Linear Transformers as FWP

Paper | Code

Introduction

The concept of fast weight programmers (FWP) is introduced in this paper.

The idea is to use a slow network to program by gradient descent the weights of a fast network. FWP learn to pmanipulate the content of a finite memory and dynamically interact with it.

Linear transformers have constant memory size and time complexity linear which depends on the sequence length. The time complexity is reduced thanks to the linearization of the self-attention layer and softmax operation.

Linear Transformers as FWP

In normal neural networks, the weights are fixed and the input is manipulated, while the activation is input dependant and can change at inference time. The idea of FWP is also have the weights variable and input dependent (synaptic modulation).

  • Context-dependent -> slow weights
  • Context-independent -> fast weights

The process revolves around a slow network which is trained to program the weights of the fast network. This makes the fast weights dependent on the spatio-temporal context of the input stream.

Which instructions to use? Outer product:

\( a^{(i)}, b^{(i)} = W_ax^{(i)}, W_bx^{(i)} \) \( W^{(i)} = \sigma (W^{(i-1) + a^{(i)} \oplus b^{(i)}}) \) \( y^{(i)} = W^{(i)} x^{(i)} \)

The outer product is \( \oplus \), \sigma is the activation function, W_a and W_b are the trainable slow weights, while W is the fast weight matrix.

Linearizing self-attention

Instead of removing the softmax, prior works have introduced techniques for linearizing the softmax. This improves the computational efficiency of the self-attention layer for long sequences.

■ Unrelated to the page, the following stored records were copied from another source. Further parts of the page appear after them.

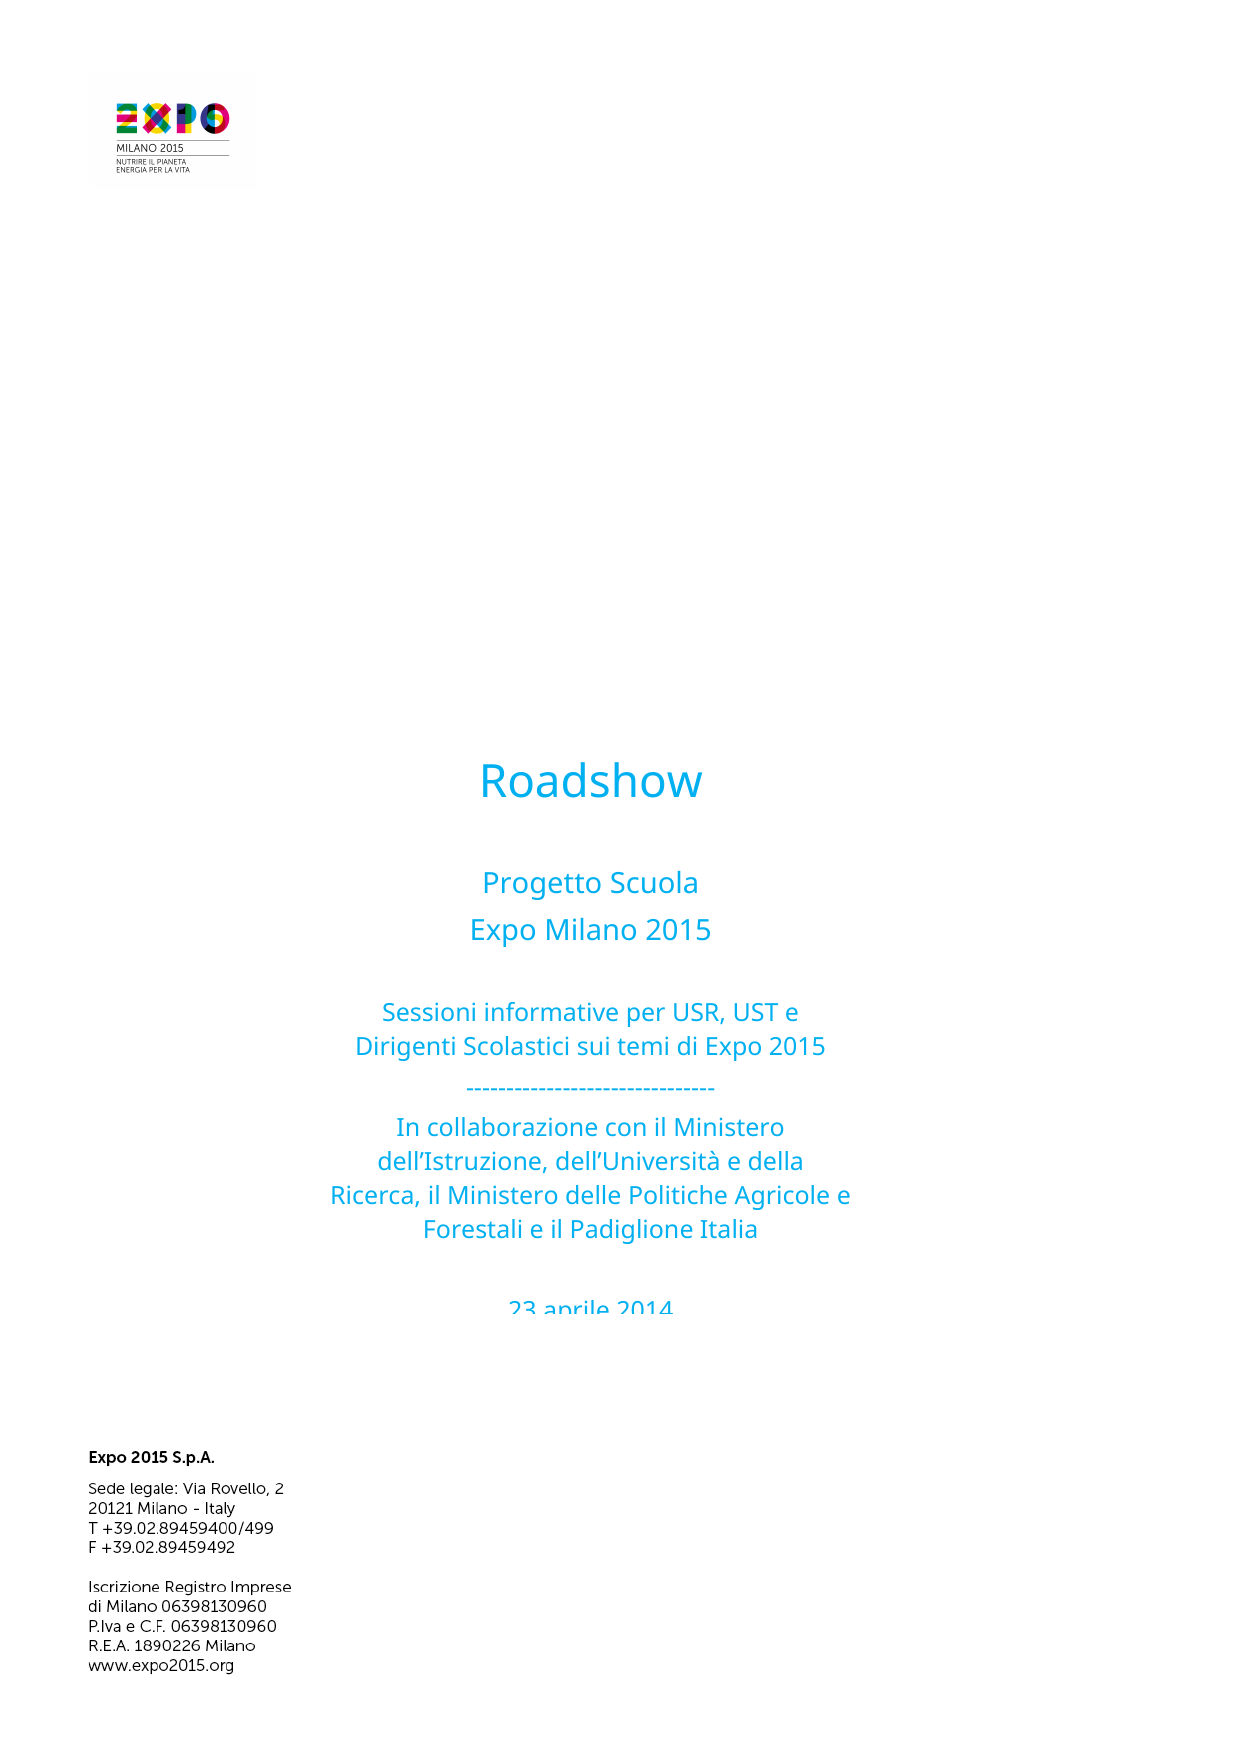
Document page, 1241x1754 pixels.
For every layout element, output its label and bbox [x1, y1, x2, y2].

picture [88, 1450, 296, 1675]
picture [88, 73, 258, 190]
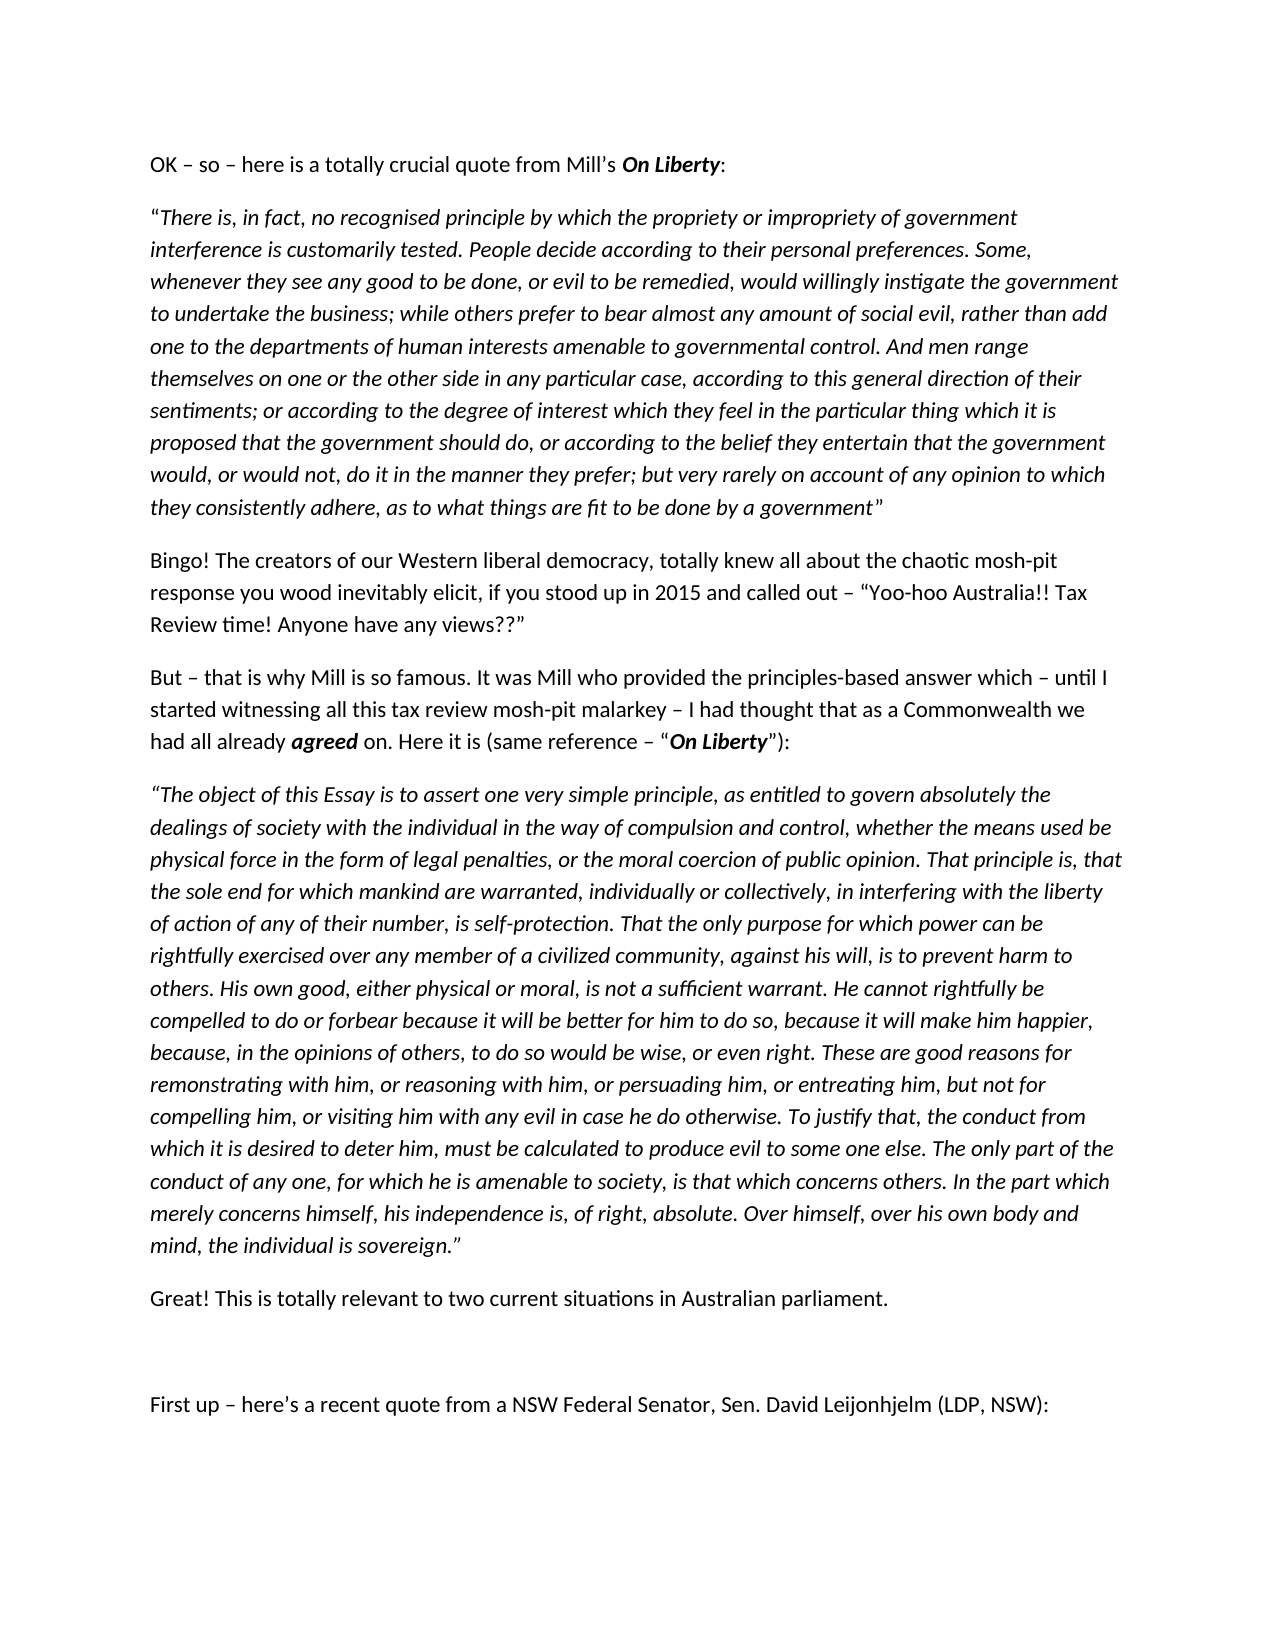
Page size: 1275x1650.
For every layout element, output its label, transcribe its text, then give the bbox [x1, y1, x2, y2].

text First up – here’s a recent quote from a NSW Federal Senator, Sen. David Leijonhjelm (LDP, NSW): [150, 1390, 1125, 1418]
text “There is, in fact, no recognised principle by which the propriety or impropriety of government interference is customarily tested. People decide according to their personal preferences. Some, whenever they see any good to be done, or evil to be remedied, would willingly instigate the government to undertake the business; while others prefer to bear almost any amount of social evil, rather than add one to the departments of human interests amenable to governmental control. And men range themselves on one or the other side in any particular case, according to this general direction of their sentiments; or according to the degree of interest which they feel in the particular thing which it is proposed that the government should do, or according to the belief they entertain that the government would, or would not, do it in the manner they prefer; but very rarely on account of any opinion to which they consistently adhere, as to what things are fit to be done by a government” [150, 203, 1125, 521]
text Bingo! The creators of our Western liberal democracy, totally knew all about the chaotic mosh-pit response you wood inevitably elicit, if you stood up in 2015 and called out – “Yoo-hoo Australia!! Tax Review time! Anyone have any views??” [150, 546, 1125, 638]
text But – that is why Mill is so famous. It was Mill who provided the principles-based answer which – until I started witnessing all this tax review mosh-pit malarkey – I had thought that as a Commonwealth we had all already agreed on. Here it is (same reference – “On Liberty”): [150, 663, 1125, 756]
text “The object of this Essay is to assert one very simple principle, as entitled to govern absolutely the dealings of society with the individual in the way of compulsion and control, whether the means used be physical force in the form of legal penalties, or the moral coercion of public opinion. That principle is, that the sole end for which mankind are warranted, individually or collectively, in interfering with the liberty of action of any of their number, is self-protection. That the only purpose for which power can be rightfully exercised over any member of a civilized community, against his will, is to prevent harm to others. His own good, either physical or moral, is not a sufficient warrant. He cannot rightfully be compelled to do or forbear because it will be better for him to do so, because it will make him happier, because, in the opinions of others, to do so would be wise, or even right. These are good reasons for remonstrating with him, or reasoning with him, or persuading him, or entreating him, but not for compelling him, or visiting him with any evil in case he do otherwise. To justify that, the conduct from which it is desired to deter him, must be calculated to produce evil to some one else. The only part of the conduct of any one, for which he is amenable to society, is that which concerns others. In the part which merely concerns himself, his independence is, of right, absolute. Over himself, over his own body and mind, the individual is sovereign.” [150, 781, 1125, 1259]
text Great! This is totally relevant to two current situations in Australian parliament. [150, 1284, 1125, 1312]
text OK – so – here is a totally crucial quote from Mill’s On Liberty: [150, 150, 1125, 178]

An important term is the softmax kernel \( \kappa(k, q) = exp(k \dot q) \), which in linear self-attention is approximated by another kernel \( \kappa'(k, q) = \phi(k)^T \phi(q) \).

Since the embedding space for keys is limited, there is only room for d orthogonal vectors. If the length of the sequence is larger than d, th model might be in a overcapacity regime. In this case the model should dynamically interact with the memory content and determine which association to remember and which one to forget. On the other hand, the standard transformer stores associations as immutable pairs, increasing its memory requirements.